§ Texto:
╔══
Diante do exposto, não conheço do reexame necessário e dou parcial provimento à apelação do INSS, apenas para fixar os critérios de correção monetária explicitados na forma da fundamentação.
É como voto.
E M E N T A
PREVIDENCIÁRIO. REEXAME NECESSÁRIO NÃO CONHECIDO. INOCORRÊNCIA DE SENTENÇA EXTRA PETITA. BENEFÍCIO POR INCAPACIDADE. AUXÍLIO-ACIDENTE. LAUDO PERICIAL. COMPROVADA REDUÇÃO DA CAPACIDADE PARA A ATIVIDADE PROFISSIONAL HABITUAL DO AUTOR DA AÇÃO. REQUISITOS PREENCHIDOS. BENEFÍCIO DEVIDO. TERMO INICIAL. CORREÇÃO MONETÁRIA E JUROS DE MORA.
- A hipótese não engendra reexame necessário. O artigo 496, § 3º, I, do Código Processo Civil afasta a exigência do duplo grau de jurisdição quando a condenação ou o proveito econômico perseguido for inferior a 1.000 (um mil) salários mínimos. Comparece, no caso, a certeza matemática de que a condenação que se objetiva não será superior ao limite legal estabelecido, daí por que aqui não se aplica o teor da Súmula nº 490 do Superior Tribunal de Justiça.
- Em se tratando de benefício previdenciário, cujo caráter é social e protetivo, não há falar em sentença extra petita quando se concede benefício diverso do pleiteado na inicial, cumpridos seus requisitos autorizadores. De fato, o princípio da mais larga proteção social viabiliza a fungibilidade dos pedidos de benefício por incapacidade. Nas ações previdenciárias por incapacidade, a definição do benefício adequado ocorre na ocasião da prolação da sentença, observadas as peculiaridades do caso concreto e as características da incapacidade apresentada. Tal elasticidade na análise da causa de pedir e pedido dos benefícios por incapacidade, portanto, não configura violação ao princípio da congruência ou adstrição. Precedentes do STJ.
- Segundo artigo 86 da Lei nº 8.213/91, auxílio-acidente, benefício de natureza indenizatória, defere-se quando provadas sequelas decorrentes de lesões consolidadas. Estas devem implicar redução da capacidade para o trabalho habitual do segurado.
- A perícia médica judicial constatou a incapacidade parcial e permanente do autor para o desempenho de seu labor habitual de pintor.
- No presente caso, identificaram-se sequelas permanentes que implicam importantes limitações, reduzindo capacidade de trabalho do autor, inclusive para o seu habitual.
- Esclarecido o termo inicial do benefício: 20/08/2017, dia seguinte à cessação do auxílio-doença NB 613.148.720-4.
- Ao autor serão pagas, de uma única vez, as prestações vencidas desde a data de início do benefício fixada neste julgado, descontando-se o período em que tenha comprovadamente recebido benefício inacumulável, acrescidas de correção monetária, calculada na forma da Lei nº 6.899/81 e legislação superveniente, aplicadas as diretrizes do Manual de Orientação de Procedimentos para os Cálculos na Justiça Federal.
╚══
(Entradas do conjunto de dados)
╔══
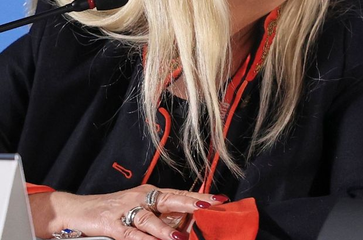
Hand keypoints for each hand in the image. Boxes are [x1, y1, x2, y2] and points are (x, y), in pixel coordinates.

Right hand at [29, 185, 226, 239]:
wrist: (77, 210)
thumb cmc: (112, 210)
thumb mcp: (139, 208)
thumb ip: (161, 214)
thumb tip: (184, 224)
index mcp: (150, 193)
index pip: (180, 193)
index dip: (200, 196)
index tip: (220, 199)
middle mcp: (141, 198)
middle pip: (170, 199)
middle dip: (190, 203)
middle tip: (209, 207)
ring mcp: (126, 211)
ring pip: (149, 219)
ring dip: (165, 229)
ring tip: (180, 238)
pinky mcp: (111, 225)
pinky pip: (129, 234)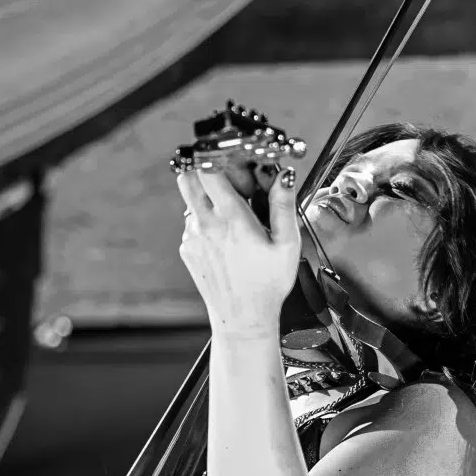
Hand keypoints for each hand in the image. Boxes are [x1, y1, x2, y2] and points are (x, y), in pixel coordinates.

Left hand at [176, 164, 300, 337]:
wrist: (243, 317)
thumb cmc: (268, 283)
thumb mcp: (287, 244)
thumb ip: (283, 205)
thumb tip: (285, 177)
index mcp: (232, 218)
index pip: (208, 170)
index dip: (217, 159)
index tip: (230, 161)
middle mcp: (206, 224)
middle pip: (187, 178)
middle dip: (202, 171)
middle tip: (223, 178)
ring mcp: (193, 237)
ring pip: (190, 200)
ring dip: (206, 198)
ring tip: (230, 214)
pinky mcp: (188, 249)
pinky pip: (191, 223)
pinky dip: (205, 221)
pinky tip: (225, 238)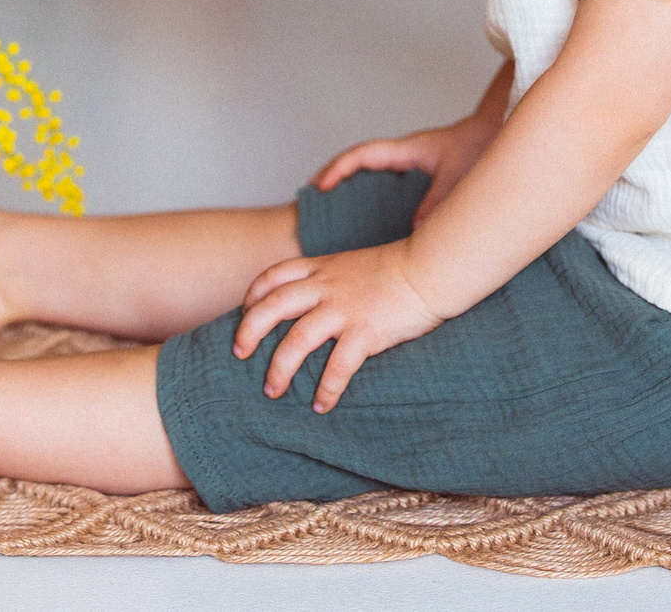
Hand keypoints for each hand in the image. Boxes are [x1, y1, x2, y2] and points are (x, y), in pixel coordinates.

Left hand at [234, 240, 444, 412]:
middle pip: (273, 306)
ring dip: (280, 368)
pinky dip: (326, 389)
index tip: (245, 312)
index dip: (253, 295)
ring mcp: (345, 309)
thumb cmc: (399, 270)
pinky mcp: (366, 331)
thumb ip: (331, 279)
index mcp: (322, 268)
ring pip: (297, 339)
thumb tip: (317, 302)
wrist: (431, 269)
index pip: (274, 276)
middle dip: (250, 331)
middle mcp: (327, 286)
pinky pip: (338, 365)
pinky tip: (321, 406)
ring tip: (272, 391)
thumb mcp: (354, 264)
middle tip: (239, 354)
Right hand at [313, 110, 498, 221]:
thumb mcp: (456, 175)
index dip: (338, 169)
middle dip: (331, 173)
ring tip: (326, 202)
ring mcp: (406, 159)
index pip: (361, 155)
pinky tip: (365, 206)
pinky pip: (382, 175)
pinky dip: (366, 185)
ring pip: (367, 166)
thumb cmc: (476, 146)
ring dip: (346, 179)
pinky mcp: (415, 168)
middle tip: (309, 195)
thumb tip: (415, 232)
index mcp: (405, 149)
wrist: (493, 130)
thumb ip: (436, 202)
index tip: (319, 186)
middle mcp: (401, 152)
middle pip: (356, 159)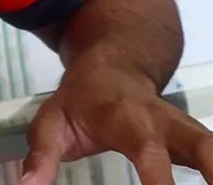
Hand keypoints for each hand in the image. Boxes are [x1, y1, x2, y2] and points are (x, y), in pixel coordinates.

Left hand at [21, 63, 212, 184]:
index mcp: (126, 119)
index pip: (149, 154)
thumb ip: (42, 157)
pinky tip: (212, 183)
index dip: (160, 183)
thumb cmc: (81, 99)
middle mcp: (164, 123)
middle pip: (201, 147)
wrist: (113, 65)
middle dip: (212, 171)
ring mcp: (185, 129)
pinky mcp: (196, 139)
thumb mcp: (51, 123)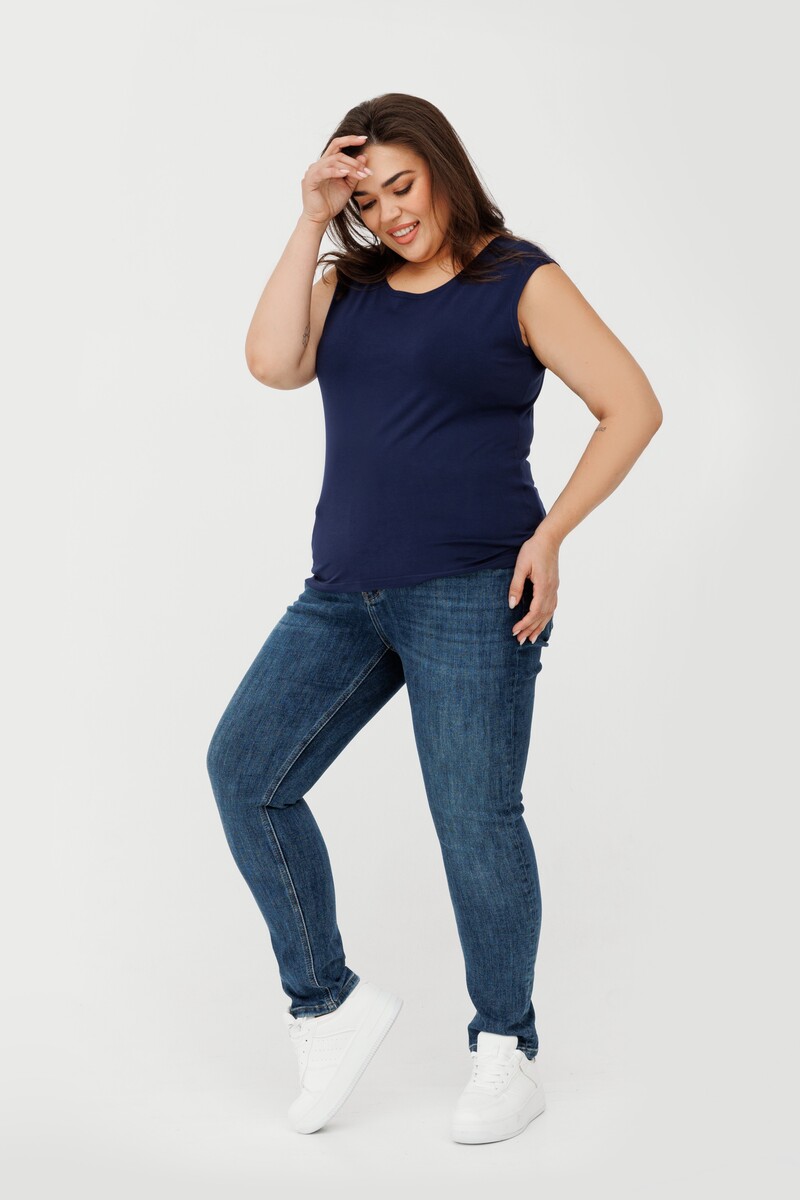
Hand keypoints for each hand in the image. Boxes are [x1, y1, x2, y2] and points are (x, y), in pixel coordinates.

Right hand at [300, 133, 372, 227]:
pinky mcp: (310, 180)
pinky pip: (324, 171)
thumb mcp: (348, 186)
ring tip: (361, 175)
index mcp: (327, 163)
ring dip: (350, 167)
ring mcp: (313, 171)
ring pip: (334, 161)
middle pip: (337, 152)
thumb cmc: (332, 202)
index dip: (350, 139)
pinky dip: (336, 171)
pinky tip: (345, 174)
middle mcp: (319, 164)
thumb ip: (354, 172)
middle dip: (354, 161)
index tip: (364, 138)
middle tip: (366, 170)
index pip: (337, 145)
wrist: (321, 218)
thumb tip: (364, 156)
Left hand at [508, 528, 559, 644]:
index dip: (525, 623)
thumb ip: (516, 586)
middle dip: (531, 629)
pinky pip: (552, 607)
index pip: (534, 612)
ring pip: (548, 613)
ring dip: (540, 627)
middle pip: (542, 616)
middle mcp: (551, 590)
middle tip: (520, 641)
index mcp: (543, 587)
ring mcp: (554, 589)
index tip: (514, 631)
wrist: (550, 539)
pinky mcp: (554, 586)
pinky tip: (542, 622)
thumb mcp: (520, 566)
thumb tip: (511, 605)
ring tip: (532, 639)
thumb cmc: (533, 550)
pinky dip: (546, 618)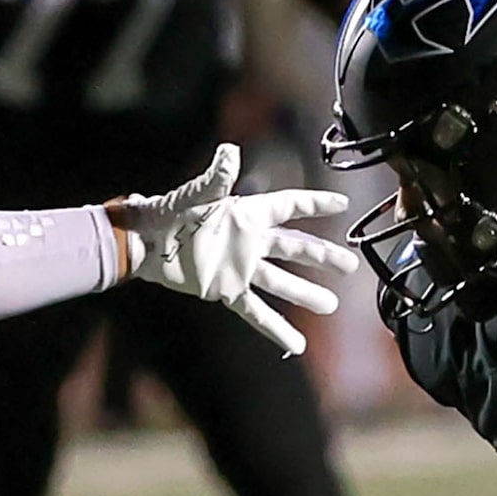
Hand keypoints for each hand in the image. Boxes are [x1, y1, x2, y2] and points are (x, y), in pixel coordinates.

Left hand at [112, 143, 360, 355]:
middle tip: (349, 265)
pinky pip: (256, 311)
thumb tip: (230, 151)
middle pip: (295, 248)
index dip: (315, 203)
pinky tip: (295, 344)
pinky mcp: (227, 289)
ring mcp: (241, 267)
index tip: (341, 203)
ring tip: (329, 305)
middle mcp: (250, 240)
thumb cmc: (170, 211)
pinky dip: (275, 329)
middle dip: (322, 256)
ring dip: (306, 294)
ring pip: (281, 282)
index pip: (290, 205)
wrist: (146, 243)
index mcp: (248, 213)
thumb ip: (217, 176)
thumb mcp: (197, 194)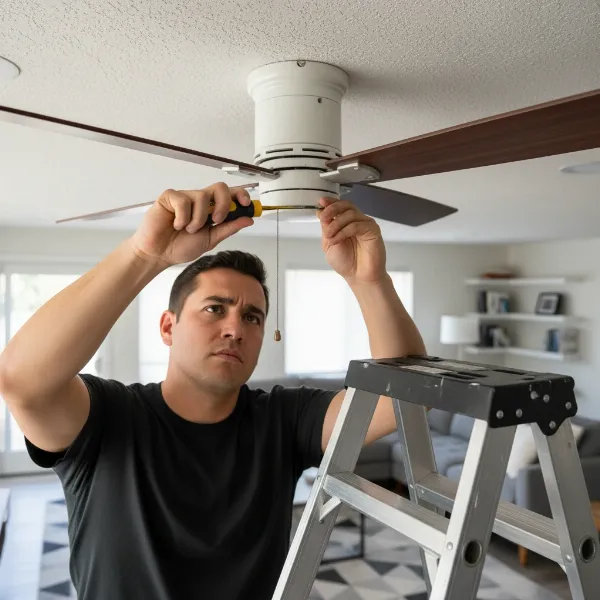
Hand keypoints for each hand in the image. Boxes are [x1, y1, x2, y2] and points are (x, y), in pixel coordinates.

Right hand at [130, 183, 253, 266]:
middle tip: (216, 220)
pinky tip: (175, 225)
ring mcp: (184, 197)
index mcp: (212, 209)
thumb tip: (249, 219)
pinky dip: (183, 217)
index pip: (229, 194)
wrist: (159, 254)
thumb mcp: (211, 239)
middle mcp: (199, 200)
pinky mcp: (169, 197)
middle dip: (223, 204)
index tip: (246, 203)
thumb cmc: (181, 246)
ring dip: (198, 219)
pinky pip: (183, 201)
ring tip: (188, 230)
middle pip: (220, 187)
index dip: (240, 194)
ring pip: (202, 196)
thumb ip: (228, 228)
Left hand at [317, 197, 386, 284]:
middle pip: (346, 205)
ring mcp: (365, 225)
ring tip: (330, 236)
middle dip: (332, 209)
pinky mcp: (373, 230)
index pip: (339, 206)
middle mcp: (357, 221)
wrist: (358, 277)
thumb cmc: (346, 263)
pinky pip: (357, 225)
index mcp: (346, 222)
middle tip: (324, 217)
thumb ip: (326, 227)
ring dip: (336, 224)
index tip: (321, 201)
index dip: (330, 202)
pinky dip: (344, 231)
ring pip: (350, 213)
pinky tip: (337, 239)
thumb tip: (320, 211)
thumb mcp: (329, 243)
╚══
Edite o trecho do texto que começa em "- Em se tratando" e vai até "Precedentes do STJ.", substituindo "fungibilidade" por "intercambialidade".

- Em se tratando de benefício previdenciário, cujo caráter é social e protetivo, não há falar em sentença extra petita quando se concede benefício diverso do pleiteado na inicial, cumpridos seus requisitos autorizadores. De fato, o princípio da mais larga proteção social viabiliza a intercambialidade dos pedidos de benefício por incapacidade. Nas ações previdenciárias por incapacidade, a definição do benefício adequado ocorre na ocasião da prolação da sentença, observadas as peculiaridades do caso concreto e as características da incapacidade apresentada. Tal elasticidade na análise da causa de pedir e pedido dos benefícios por incapacidade, portanto, não configura violação ao princípio da congruência ou adstrição. Precedentes do STJ.